NIMCET 2026 — Mathematics PYQ

To evaluate the limit, we analyze the behavior of the expression as $x$ approaches $0$ from both the left ($x\to 0^{-}$) and the right ($x\to 0^{+}$).

1. Using Standard Limits

Recall that ${\lim }_{u\to 0}\frac{{\log }_e(1+u)}{u}=1$ and ${\lim }_{x\to 0}\frac{\sin 2x}{2x}=1$.

The expression can be rewritten by manipulating the terms:

$$\frac{|x|{\log }_e(1+|\sin 2x|)}{x^2(|x|+3)}=\frac{|x|}{x^2}\cdot \frac{{\log }_e(1+|\sin 2x|)}{|\sin 2x|}\cdot \frac{|\sin 2x|}{(|x|+3)}$$

Since $\frac{|x|}{x^2}=\frac{|x|}{|x{|}^2}=\frac{1}{|x|}$, we have:

$$\underset{x\to 0}{\lim }\left(\frac{1}{|x|}\cdot \frac{{\log }_e(1+|\sin 2x|)}{|\sin 2x|}\cdot \frac{|\sin 2x|}{|x|+3}\right)$$

2. Evaluating the Limit

As $x\to 0$, we know $|\sin 2x|\to 0$, so $\frac{{\log }_e(1+|\sin 2x|)}{|\sin 2x|}\to 1$.

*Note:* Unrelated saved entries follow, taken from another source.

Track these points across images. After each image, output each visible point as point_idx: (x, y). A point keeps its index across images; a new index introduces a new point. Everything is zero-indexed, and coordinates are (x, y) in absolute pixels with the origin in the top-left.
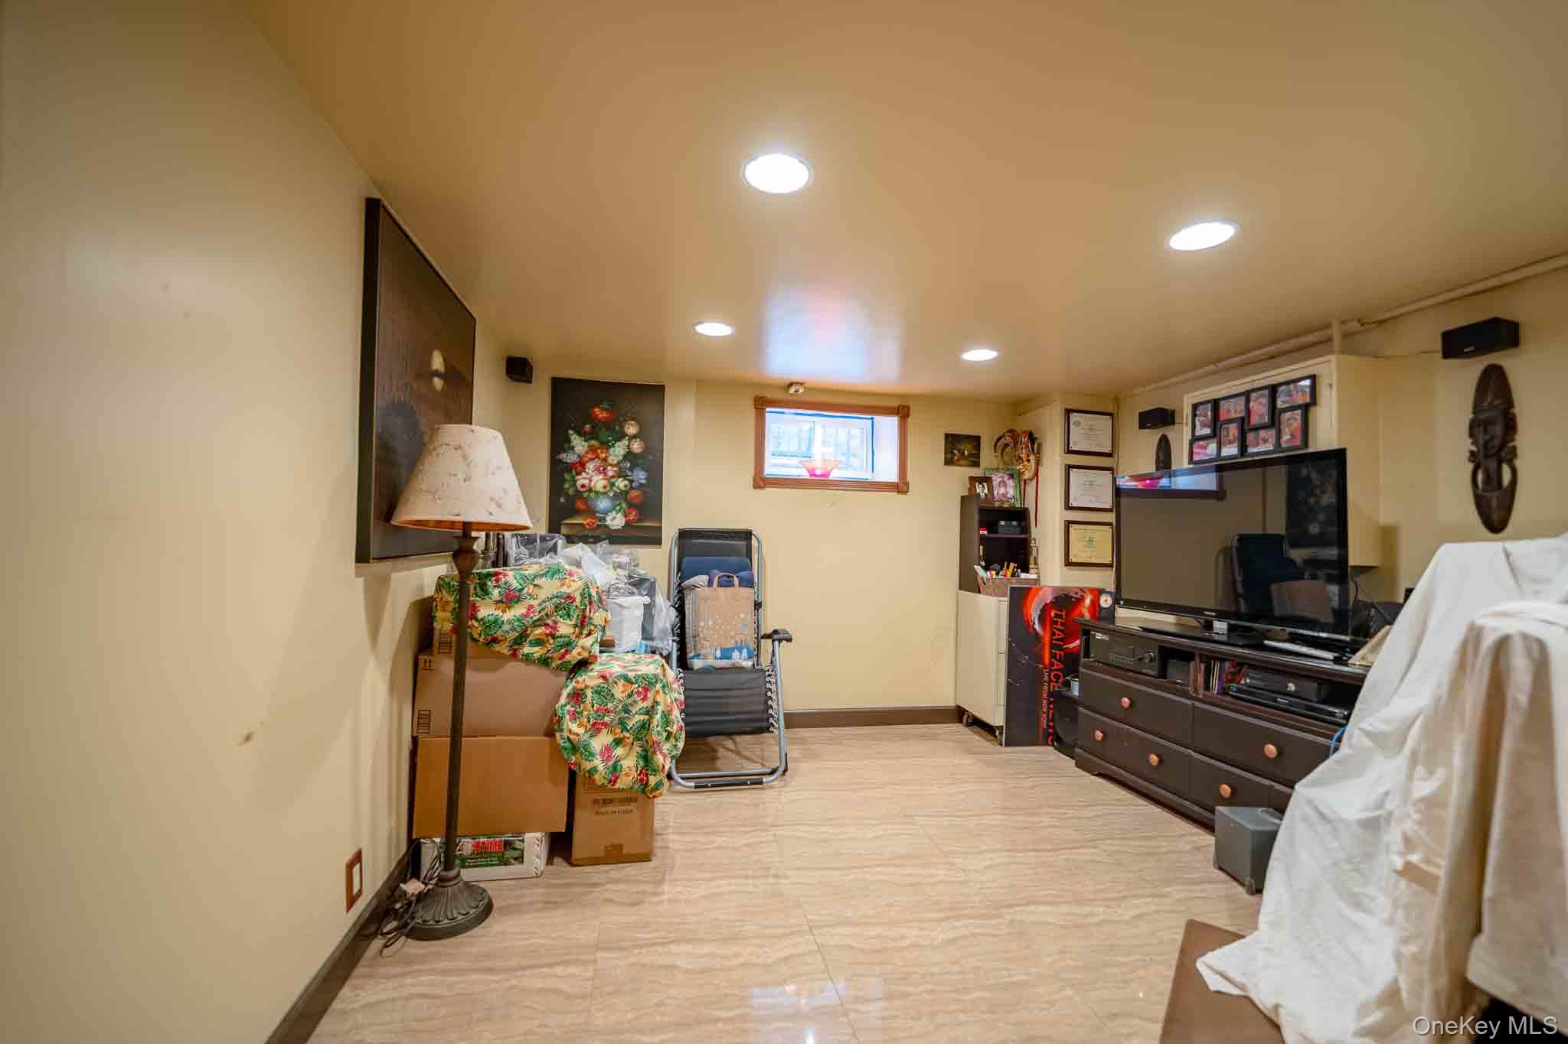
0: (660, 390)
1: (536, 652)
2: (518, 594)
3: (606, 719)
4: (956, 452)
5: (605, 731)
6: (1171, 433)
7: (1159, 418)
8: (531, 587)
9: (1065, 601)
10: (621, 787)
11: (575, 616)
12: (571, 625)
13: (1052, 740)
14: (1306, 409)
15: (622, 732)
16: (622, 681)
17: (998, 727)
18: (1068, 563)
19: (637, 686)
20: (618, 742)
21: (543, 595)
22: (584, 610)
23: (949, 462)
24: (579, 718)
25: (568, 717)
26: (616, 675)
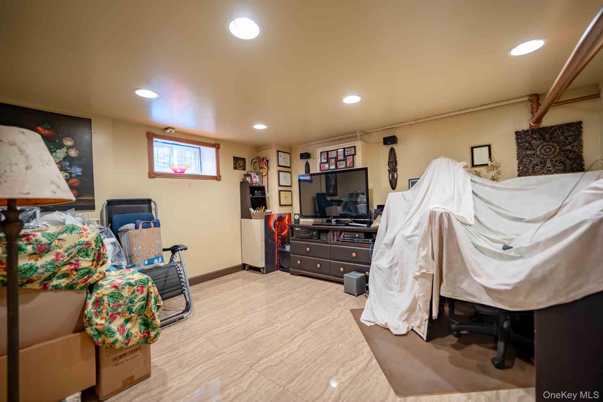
0: (89, 121)
1: (64, 282)
2: (48, 246)
3: (120, 310)
4: (237, 164)
5: (118, 317)
6: (310, 161)
7: (306, 156)
8: (57, 241)
9: (281, 218)
10: (132, 344)
11: (92, 254)
12: (90, 261)
13: (279, 268)
14: (354, 155)
15: (130, 314)
16: (127, 286)
17: (262, 268)
18: (281, 205)
19: (136, 287)
20: (127, 321)
21: (66, 245)
22: (99, 250)
23: (235, 168)
24: (100, 315)
25: (93, 316)
26: (123, 283)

The expression simplifies to:

$$\underset{x\to 0}{\lim }\frac{|\sin 2x|}{|x|(|x|+3)}$$

Since $|\sin 2x|\approx |2x|$ for small $x$:

$$\underset{x\to 0}{\lim }\frac{2|x|}{|x|(|x|+3)}=\underset{x\to 0}{\lim }\frac{2}{|x|+3}$$

3. Final Calculation

Substitute $x=0$ into the simplified expression:

$$\frac{2}{0+3}=\frac{2}{3}$$

Since the limit from the left and the right both converge to $\frac{2}{3}$, the limit exists.

Conclusion: The correct option is (b).